Why did you found the Platinum Collective?

L-R: Lakeith Stanfield, Spike Jonze, Mia Wasikowska and Founder of Opening Ceremony Carol Lim Photo by Jason Kempin at Getty Images for American Express Platinum L-R: Lakeith Stanfield, Spike Jonze, Mia Wasikowska and Founder of Opening Ceremony Carol Lim Photo by Jason Kempin at Getty Images for American Express Platinum

L-R: Lakeith Stanfield, Spike Jonze, Mia Wasikowska and
Founder of Opening Ceremony Carol Lim
Photo by Jason Kempin at Getty Images for American Express Platinum

One of the things that we felt really passionate about is that we needed to get an outside perspective. Clearly at American Express, we are payments people, so we wanted to get an outside perspective from a group of insiders. We established a group of innovators and tastemakers across all of our key verticals, which we call the Platinum Collective, which meets multiple times a year. Jewellery designer Jennifer Fisher is part of the collective, Made's Jenné Lombardo, Carol Lim from Opening Ceremony — we tap into them as individuals and as a group and they help us think about where we want to be. We also have great relationships with individuals like Off-White founder Virgil Abloh and Harper's Bazaar's editor-in-chief Glenda Bailey, with whom we have curated truly one-of-a-kind, exclusive experiences for our card members

Moving into next year, we are going to start to have smaller groups meet monthly, and those groups will be focused on individual streams. So if you think about the collective en masse, we have people across a range of industries: fashion, dining, design, travel — so having smaller focus groups think about how we are going to even better develop specific pillars like fashion, and amplify them digitally, is something we are really excited about.

How do you appeal to your existing consumer base and also introduce more innovative fashion experiences for younger luxury consumers?

When Glenda Bailey approached us to partner on the Harper's 150th anniversary celebrations earlier this year, which involved multiple cities around the world, working with Victoria Beckham and Mr Armani, Christian Louboutin and 10 Corso Como, that for me was a classic expression of what American Express does for its card members. I would say that the next generation of experiences involves a different sort of highly curated event that is more provocative.
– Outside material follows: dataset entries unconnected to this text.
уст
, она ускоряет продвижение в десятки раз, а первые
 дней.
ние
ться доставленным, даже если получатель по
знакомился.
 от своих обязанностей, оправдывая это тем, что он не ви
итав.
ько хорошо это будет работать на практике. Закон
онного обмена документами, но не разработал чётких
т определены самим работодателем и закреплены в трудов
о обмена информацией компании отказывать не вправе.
At this September’s New York Fashion Week, American Express partnered with Opening Ceremony to present “Changers, A Dance Story,” an intimate performance written and directed by Spike Jonze, choreographed by Ryan Heffington and starring Mia Wasikowska and Lakeith Stanfield. With our help Opening Ceremony was the first fashion brand to produce an original performance event to be open to the public and ticketed in New York City and on closing night — a night exclusively open to members — the designers, Spike Jonze and talent involved sat down for a Q&A.

Similarly, Made LA was not somewhere we would have historically been, but opening up a series of Platinum VIP spaces with Wiz Khalifa and being present was important to us. Really it is balancing the two: we still need to do the more traditional high-end events, but we have definitely started moving into younger designers and experiences tailored to the next generation of luxury consumers. We're now in Miami, having opened up a Platinum House with the Edition Hotel, where we kicked events off with a party exclusively for card members where Virgil Abloh was DJ-ing and Drake performed.

How do you see the relationship with the fashion industry evolving in the near future?

The world of the traditional fashion show is going to continue to evolve, we have already seen "Shop the Runway" emerge, and we have already seen brands begin to try to provide instantaneous access to shows. We have a real opportunity to partner on both of those developments. Creating and tailoring content for our community of card members who have the financial means to meaningfully engage with brands.

We want to help emerging designers as they think about next generation commerce models and enable fashion designers to amplify their brand to our card member community, who ultimately benefit through access to products as well as amazing experiences and talent. That to me is pretty symbiotic.